Conhecido mundialmente como o Mão Santa, Oscar consolidou-se como o maior cestinha da história da modalidade, acumulando mais de 49 mil pontos. Sua trajetória foi marcada por uma lealdade inabalável à Seleção Brasileira, vestindo a camisa nacional em cinco edições dos Jogos Olímpicos, um feito para poucos. Mesmo após o encerramento de sua vida profissional, ele permaneceu como uma figura pública admirada, mantendo o mesmo espírito competitivo e coragem que demonstrou ao enfrentar, durante mais de 15 anos, um tumor cerebral.

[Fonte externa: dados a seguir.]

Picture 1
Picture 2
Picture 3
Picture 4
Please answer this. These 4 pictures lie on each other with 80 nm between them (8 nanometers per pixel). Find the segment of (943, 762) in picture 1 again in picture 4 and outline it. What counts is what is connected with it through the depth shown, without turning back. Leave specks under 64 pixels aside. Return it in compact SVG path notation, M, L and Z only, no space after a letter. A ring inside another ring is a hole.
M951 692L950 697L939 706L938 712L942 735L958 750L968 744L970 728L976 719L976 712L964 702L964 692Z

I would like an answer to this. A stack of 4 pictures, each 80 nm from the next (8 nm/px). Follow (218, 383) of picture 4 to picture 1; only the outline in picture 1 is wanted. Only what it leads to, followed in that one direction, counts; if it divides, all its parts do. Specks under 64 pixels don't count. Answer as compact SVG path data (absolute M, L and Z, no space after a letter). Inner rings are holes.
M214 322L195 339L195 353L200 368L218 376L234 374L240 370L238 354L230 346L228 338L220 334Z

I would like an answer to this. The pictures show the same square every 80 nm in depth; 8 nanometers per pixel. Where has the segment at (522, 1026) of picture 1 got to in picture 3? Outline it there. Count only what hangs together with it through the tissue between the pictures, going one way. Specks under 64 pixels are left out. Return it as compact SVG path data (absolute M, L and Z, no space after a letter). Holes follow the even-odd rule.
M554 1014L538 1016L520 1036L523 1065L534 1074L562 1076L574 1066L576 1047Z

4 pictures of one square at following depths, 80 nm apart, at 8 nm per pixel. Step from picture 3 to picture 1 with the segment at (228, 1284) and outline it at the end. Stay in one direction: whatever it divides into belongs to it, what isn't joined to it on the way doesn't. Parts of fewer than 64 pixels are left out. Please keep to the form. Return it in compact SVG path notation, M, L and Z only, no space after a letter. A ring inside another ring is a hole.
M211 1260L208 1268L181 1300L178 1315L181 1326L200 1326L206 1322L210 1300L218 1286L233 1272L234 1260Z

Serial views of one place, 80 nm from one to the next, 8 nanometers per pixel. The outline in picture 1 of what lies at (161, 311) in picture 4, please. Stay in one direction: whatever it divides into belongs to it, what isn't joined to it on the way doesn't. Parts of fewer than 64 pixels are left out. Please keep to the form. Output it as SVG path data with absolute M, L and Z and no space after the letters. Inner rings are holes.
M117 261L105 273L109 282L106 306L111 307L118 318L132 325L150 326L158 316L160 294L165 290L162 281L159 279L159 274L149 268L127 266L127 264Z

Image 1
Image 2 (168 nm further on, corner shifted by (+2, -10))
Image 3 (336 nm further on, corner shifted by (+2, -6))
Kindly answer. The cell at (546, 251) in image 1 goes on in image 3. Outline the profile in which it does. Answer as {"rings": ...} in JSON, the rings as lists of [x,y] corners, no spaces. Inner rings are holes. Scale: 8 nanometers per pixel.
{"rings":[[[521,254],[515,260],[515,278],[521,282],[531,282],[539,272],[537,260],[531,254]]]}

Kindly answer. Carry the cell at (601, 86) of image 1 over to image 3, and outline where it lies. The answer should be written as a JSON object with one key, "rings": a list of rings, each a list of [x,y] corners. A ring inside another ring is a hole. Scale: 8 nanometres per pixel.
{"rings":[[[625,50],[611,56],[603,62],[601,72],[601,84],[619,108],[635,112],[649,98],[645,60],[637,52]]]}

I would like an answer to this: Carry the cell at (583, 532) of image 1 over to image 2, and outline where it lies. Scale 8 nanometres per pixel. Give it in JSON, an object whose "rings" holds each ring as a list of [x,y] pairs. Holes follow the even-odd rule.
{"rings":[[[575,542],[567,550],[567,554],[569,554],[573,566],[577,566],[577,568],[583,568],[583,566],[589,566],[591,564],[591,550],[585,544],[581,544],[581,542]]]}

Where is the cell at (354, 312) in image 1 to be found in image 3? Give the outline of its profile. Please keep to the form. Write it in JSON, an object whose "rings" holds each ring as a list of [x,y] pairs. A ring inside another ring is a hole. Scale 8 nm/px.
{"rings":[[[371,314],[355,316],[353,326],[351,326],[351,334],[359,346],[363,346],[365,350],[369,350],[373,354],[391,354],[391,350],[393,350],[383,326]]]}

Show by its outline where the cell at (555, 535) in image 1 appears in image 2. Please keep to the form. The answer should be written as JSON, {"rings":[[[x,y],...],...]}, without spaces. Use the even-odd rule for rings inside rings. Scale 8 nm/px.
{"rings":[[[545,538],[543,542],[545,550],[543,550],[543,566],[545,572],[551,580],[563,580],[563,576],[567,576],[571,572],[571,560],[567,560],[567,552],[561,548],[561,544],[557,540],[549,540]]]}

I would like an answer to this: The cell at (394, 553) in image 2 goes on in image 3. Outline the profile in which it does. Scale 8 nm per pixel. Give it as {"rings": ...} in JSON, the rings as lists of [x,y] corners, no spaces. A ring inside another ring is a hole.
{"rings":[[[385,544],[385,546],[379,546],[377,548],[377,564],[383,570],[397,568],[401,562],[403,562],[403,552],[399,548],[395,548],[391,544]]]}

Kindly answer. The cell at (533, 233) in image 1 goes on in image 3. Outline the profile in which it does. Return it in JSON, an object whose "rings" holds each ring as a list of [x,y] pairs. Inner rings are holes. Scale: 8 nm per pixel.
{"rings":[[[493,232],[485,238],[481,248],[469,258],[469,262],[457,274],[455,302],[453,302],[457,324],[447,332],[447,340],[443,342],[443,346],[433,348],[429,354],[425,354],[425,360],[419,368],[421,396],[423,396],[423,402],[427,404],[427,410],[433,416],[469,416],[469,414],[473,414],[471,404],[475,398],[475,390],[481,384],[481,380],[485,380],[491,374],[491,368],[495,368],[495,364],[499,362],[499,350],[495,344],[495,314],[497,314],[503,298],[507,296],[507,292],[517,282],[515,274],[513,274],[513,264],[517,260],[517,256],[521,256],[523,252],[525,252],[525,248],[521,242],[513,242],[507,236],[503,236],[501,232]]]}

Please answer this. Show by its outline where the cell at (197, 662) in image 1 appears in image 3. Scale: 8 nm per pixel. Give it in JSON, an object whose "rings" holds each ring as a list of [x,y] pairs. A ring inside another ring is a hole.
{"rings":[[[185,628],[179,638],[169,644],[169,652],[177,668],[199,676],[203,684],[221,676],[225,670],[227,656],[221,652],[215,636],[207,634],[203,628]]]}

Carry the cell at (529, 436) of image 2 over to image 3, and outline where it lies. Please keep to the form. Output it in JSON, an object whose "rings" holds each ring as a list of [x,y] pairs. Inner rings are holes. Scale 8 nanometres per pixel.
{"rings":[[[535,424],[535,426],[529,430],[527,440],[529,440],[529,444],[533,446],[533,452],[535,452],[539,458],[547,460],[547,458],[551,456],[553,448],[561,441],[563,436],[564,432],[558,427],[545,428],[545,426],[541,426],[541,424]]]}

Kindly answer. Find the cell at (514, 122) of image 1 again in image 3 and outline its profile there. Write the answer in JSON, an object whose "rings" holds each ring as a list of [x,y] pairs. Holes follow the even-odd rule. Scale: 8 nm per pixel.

A confirmação do óbito pela assessoria de imprensa trouxe uma onda de homenagens e sentimentos de pesar de fãs, autoridades e colegas de profissão. Em respeito aos desejos dos familiares, a despedida ao ex-atleta será realizada de forma reservada, garantindo o recolhimento necessário neste momento de dor profunda. A postura da família reforça o caráter humano de Oscar, que sempre prezou pela discrição mesmo diante de sua grandiosidade no cenário esportivo global.
Nós, do Veja Paraíba, nos unimos ao luto nacional e reconhecemos que o legado de Oscar Schmidt é eterno e imensurável. Ele deixa um vácuo imenso no basquete, mas também um exemplo inesgotável de paixão e superação que continuará a inspirar as futuras gerações de atletas. O esporte brasileiro perde um de seus maiores pilares, cuja história permanecerá escrita nos livros de recordes e, acima de tudo, na memória afetiva de milhões de brasileiros.